◆ Фрагмент документа ◆
- - - -

Концепция визуального исследования
Экспрессионизм как художественное направление, зародившееся в начале XX века в живописи и литературе, провозгласил главной целью искусства не отражение внешней реальности, а экспрессию (выражение) внутреннего, субъективного мира творца, его эмоций, страхов и духовных прозрений. Этот принцип, теоретически обоснованный еще в 1911 году в текстах Вильгельма Воррингера, отстаивавшего право искусства на искажение формы ради передачи напряженного духовного состояния, нашел в кино идеальное воплощение.

- - - -

◆ Исходные материалы ◆
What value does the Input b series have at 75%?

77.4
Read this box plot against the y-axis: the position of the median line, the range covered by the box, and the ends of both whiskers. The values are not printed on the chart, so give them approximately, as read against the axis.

- - - -

Согласно фрагменту об экспрессионизме, в каком году и в чьих текстах был теоретически обоснован его главный принцип?

◆ Письменный ответ ◆
В 1911 году, в текстах Вильгельма Воррингера.